Decentralized Finance: Landscape and Future Directions

Presented by Jeremy Clark as a part of the 2020 Serene-risc Workshop on The State of Canadian Cybersecurity Conference: Human-Centric Cybersecurity

About the presentation

Somewhat quietly, entrepreneurs have been reinventing financial services on the public blockchain Ethereum. Services include CAD and USD-backed currency, exchanges and margin trading, securities and derivatives, and credit and lending. Going under the moniker of decentralized finance (DeFi), these services are open to anyone in the world with little to no regulation. In this talk, we will illustrate the DeFi landscape through the lens of a February 2020 cybersecurity attack on a DeFi margin trading platform called bZx. While the attack only netted $350K USD (a small payout compared to the hundred millions stolen from the Bitcoin exchange Mt.
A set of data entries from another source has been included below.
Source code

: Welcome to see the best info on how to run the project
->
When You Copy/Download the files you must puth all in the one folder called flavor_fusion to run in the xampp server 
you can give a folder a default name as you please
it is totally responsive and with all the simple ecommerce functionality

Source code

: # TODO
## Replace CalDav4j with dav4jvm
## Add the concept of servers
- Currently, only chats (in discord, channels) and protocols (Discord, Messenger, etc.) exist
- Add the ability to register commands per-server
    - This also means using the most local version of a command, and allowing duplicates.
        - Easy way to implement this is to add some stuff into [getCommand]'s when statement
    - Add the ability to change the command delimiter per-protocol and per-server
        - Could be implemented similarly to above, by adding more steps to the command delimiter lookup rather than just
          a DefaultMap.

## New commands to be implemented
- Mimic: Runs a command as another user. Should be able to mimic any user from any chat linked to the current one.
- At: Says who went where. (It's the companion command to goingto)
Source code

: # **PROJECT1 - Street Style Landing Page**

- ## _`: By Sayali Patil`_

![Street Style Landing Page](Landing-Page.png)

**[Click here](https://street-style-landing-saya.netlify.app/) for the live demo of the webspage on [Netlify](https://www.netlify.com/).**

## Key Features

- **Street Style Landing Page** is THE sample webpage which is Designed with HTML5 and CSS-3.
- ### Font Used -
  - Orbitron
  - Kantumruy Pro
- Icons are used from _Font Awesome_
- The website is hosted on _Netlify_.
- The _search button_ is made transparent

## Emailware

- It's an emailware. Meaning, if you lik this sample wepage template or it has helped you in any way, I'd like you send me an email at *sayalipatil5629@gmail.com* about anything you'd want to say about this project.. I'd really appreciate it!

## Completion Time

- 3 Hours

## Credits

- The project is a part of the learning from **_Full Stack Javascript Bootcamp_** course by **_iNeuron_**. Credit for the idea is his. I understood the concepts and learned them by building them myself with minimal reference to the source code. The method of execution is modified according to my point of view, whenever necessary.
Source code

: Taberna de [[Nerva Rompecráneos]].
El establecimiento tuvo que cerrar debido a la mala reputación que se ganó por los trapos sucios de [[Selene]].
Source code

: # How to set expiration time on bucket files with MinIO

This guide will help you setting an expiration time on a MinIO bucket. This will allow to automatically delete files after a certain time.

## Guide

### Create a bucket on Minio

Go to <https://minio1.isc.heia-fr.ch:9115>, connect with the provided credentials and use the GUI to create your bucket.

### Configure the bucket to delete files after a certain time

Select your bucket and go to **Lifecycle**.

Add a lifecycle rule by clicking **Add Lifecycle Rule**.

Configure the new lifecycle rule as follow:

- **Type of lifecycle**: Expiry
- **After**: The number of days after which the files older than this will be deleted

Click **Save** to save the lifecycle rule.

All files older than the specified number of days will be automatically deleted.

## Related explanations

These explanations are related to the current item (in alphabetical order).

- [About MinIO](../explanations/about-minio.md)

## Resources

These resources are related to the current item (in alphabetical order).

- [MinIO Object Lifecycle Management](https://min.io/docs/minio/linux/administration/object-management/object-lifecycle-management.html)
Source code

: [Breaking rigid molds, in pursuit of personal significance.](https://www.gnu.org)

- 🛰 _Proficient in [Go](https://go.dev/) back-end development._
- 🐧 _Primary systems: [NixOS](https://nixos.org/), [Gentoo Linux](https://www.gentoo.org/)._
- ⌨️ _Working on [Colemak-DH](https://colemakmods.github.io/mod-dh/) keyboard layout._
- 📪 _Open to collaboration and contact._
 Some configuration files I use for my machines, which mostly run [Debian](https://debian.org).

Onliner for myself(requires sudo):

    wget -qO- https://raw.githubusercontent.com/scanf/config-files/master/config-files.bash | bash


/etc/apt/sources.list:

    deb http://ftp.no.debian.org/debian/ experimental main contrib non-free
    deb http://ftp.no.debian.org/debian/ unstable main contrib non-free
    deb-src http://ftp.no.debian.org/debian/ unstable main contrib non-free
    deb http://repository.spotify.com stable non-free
Gox), various details of the attack demonstrate stark differences between DeFi and traditional finance. The attack was baroque, with cash flows and arbitrage arrangements made across five independent DeFi services, yet took only seconds to completely clear and settle. It cost under $200 USD in transaction fees, including a collateral-free “flash” loan of over $2M USD worth of cryptocurrencies used to leverage the attack. With the total investment in DeFi services on Ethereum eclipsing $1B USD and growing, it is time for the security, finance, and regulatory worlds to take notice and collaborate on a plan to protect consumers.

About the speaker

Jeremy Clark is an associate professor at the Concordia Institute for Information Systems Engineering. At Concordia, he holds the NSERC/Raymond Chabot Grant Thornton/Catallaxy Industrial Research Chair in Blockchain Technologies. He obtained his PhD from the University of Waterloo, where his gold medal dissertation was on designing and deploying secure voting systems including Scantegrity—the first cryptographically verifiable system used in a public sector election. He wrote one of the earliest academic papers on Bitcoin, completed several research projects in the area, and contributed to the first textbook. Beyond research, he has worked with several municipalities on voting technology and testified to both the Canadian Senate and House finance committees on Bitcoin.